Abstract
In almost every area of research, it is necessary to find experts and publications on a topic. However, finding experts and publications is a difficult task not only for computers, but also for humans. For example, searching for experts, a user often enters a topic into a search engine, which then checks which people have published on that topic. A problem arises when a user does not make their query specific enough which can happen intentionally, e.g. when the user is doing a navigational search, or unintentionally, e.g., when the user lacks knowledge. As a result, the quality of the search results may not be very high and the best results may not be found. Current and widely used search engines for bibliographic metadata, such as dblp[2], ResearchGate, Google Scholar or Semantic Scholar allow only keyword-based searches. Kreutz et al.[1] presented SchenQL, a query language for bibliographic metadata that allows users to formulate their queries more easily and precisely than SQL. However, it requires training to understand the language and is not as easy for non-experts to use e.g. Google Scholar.

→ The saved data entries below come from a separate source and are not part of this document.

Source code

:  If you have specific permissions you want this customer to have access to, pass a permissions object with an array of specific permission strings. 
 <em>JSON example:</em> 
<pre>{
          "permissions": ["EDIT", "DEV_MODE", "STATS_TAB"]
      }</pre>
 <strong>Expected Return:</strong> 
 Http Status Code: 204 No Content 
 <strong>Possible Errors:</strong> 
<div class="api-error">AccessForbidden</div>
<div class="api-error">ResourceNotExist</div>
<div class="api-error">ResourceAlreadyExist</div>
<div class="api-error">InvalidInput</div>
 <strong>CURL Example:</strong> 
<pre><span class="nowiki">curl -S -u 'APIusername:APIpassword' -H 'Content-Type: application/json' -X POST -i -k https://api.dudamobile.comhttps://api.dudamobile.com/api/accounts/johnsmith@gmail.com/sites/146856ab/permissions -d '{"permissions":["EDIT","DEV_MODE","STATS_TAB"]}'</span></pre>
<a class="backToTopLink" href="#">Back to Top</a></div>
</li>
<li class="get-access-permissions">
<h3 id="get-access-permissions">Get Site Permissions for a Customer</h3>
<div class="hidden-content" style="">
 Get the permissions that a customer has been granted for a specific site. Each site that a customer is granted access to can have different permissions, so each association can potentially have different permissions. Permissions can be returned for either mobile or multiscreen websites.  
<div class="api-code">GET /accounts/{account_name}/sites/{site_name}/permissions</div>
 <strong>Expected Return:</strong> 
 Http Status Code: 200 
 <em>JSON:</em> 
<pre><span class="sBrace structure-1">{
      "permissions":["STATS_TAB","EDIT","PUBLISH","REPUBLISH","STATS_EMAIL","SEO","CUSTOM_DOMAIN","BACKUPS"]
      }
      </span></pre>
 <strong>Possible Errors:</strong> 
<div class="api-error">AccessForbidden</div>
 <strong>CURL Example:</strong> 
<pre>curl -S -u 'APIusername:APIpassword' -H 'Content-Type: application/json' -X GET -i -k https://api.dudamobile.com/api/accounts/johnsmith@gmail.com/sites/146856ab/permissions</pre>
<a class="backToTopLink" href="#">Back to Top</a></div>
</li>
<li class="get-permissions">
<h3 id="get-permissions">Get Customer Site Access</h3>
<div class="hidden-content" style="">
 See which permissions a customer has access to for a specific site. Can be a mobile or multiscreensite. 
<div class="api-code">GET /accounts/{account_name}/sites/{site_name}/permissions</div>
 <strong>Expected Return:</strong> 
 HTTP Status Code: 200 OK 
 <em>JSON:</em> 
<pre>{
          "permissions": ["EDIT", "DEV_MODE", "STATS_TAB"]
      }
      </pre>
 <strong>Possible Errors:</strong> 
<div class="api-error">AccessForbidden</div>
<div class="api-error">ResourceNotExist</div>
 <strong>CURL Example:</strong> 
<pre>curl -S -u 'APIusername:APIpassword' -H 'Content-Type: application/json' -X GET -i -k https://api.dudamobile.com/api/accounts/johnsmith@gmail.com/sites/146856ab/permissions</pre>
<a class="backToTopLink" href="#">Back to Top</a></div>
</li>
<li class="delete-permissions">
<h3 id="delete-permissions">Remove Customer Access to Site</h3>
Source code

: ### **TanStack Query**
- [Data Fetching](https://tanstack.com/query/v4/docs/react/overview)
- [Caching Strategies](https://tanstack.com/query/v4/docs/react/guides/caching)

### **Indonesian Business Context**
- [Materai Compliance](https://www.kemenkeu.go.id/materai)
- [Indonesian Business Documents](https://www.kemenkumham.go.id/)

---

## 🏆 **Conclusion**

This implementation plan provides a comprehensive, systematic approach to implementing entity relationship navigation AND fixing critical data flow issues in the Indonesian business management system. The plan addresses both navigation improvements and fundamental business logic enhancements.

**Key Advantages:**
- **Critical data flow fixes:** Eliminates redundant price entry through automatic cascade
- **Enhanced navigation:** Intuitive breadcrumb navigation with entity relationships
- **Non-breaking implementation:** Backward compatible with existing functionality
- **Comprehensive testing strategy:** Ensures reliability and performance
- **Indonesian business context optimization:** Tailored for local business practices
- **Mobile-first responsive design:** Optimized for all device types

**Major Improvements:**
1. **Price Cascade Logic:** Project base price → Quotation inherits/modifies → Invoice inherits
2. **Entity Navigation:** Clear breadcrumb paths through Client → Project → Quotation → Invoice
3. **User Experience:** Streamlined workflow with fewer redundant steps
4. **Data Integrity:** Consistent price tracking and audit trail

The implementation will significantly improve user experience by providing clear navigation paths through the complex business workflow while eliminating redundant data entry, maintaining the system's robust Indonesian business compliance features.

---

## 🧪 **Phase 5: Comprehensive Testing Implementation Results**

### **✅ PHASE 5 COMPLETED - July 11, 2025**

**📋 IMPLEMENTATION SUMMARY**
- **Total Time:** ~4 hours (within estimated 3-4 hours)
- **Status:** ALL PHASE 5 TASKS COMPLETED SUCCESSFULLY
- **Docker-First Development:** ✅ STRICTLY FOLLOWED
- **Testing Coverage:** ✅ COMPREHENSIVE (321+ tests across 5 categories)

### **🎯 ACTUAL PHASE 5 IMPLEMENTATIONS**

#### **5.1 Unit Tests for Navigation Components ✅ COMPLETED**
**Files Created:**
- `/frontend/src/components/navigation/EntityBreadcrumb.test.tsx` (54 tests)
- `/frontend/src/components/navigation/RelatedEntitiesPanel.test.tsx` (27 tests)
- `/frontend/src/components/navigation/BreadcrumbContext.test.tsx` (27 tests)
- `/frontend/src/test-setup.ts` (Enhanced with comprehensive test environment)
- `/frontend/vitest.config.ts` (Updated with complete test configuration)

To address the limitations of insufficient attention to the user's search intent and lack of search support, we aim to develop a conversational retrieval system in the domain of bibliographic metadata. This conversational search system assists users in achieving their search intent through a natural language dialog. It should be possible not only to find experts, but also to search for bibliographic metadata with the help of the system without prior knowledge.
In this work, we aim to answer the research question: How beneficial is a conversational information retrieval system for searching bibliographic data? To address the research question, our contribution is threefold. First, we present an architecture for such a conversational information retrieval system for bibliographic metadata. Second, we will implement all the components of this system and evaluate our system by comparing it to existing bibliographic data search engines in terms of effectiveness, efficiency, and user satisfaction. Third, we will create and publish a dataset consisting of user queries that we will use to train our system.
The architecture we propose consists of five main components: i) user intent classification, ii) a keyword extractor, iii) a search module, iv) a conversational module and v) the conversation history.
i) The task of user intent classification is to determine the goal the user wants to achieve with their search query. The user intent classification consists of a set of corresponding user intent classifiers, each of which is responsible for one intent. If no classifier can match the user's query to their intent, or multiple classifiers conclude that the query matches their intents, the system asks the user to specify the query accordingly. ii) If the intent is correctly determined, a keyword extractor extracts the actual search term from the query. iii) After the intent and the search term have been determined, the actual search takes place in the search module. The user's query could be reformulated into a SchenQL query (Kreutz et al.[1] and sent to the database. iv) In the conversational module, the results are converted into a natural language response and the user is given suggestions for further queries related to the previous ones. v) The conversation history stores the user's queries and the system's responses, both to consider the entire session when determining intent and to improve the system's components. For example, new question formulations could improve the accuracy of the user intent classifiers as well as reveal what new intents a user of such a conversational search system might have that have not yet been implemented.
In first experiments, we defined four user intents and already evaluated the user intent classification. The four user intents are: (1) searching for persons/authors/experts on a topic, (2) searching for publications by author name, (3) searching for publications on a topic and (4) searching for similar topics of a topic. Our classifiers achieved an accuracy of 0.998 in correctly determining user intent.
In the future, we not only want to evaluate the individual components of a conversational information retrieval system for bibliographic data, but also want to work out the advantages and disadvantages of the conversational information retrieval system for bibliographic data, in comparison to already existing systems that do not support the user in their search process via natural language conversations.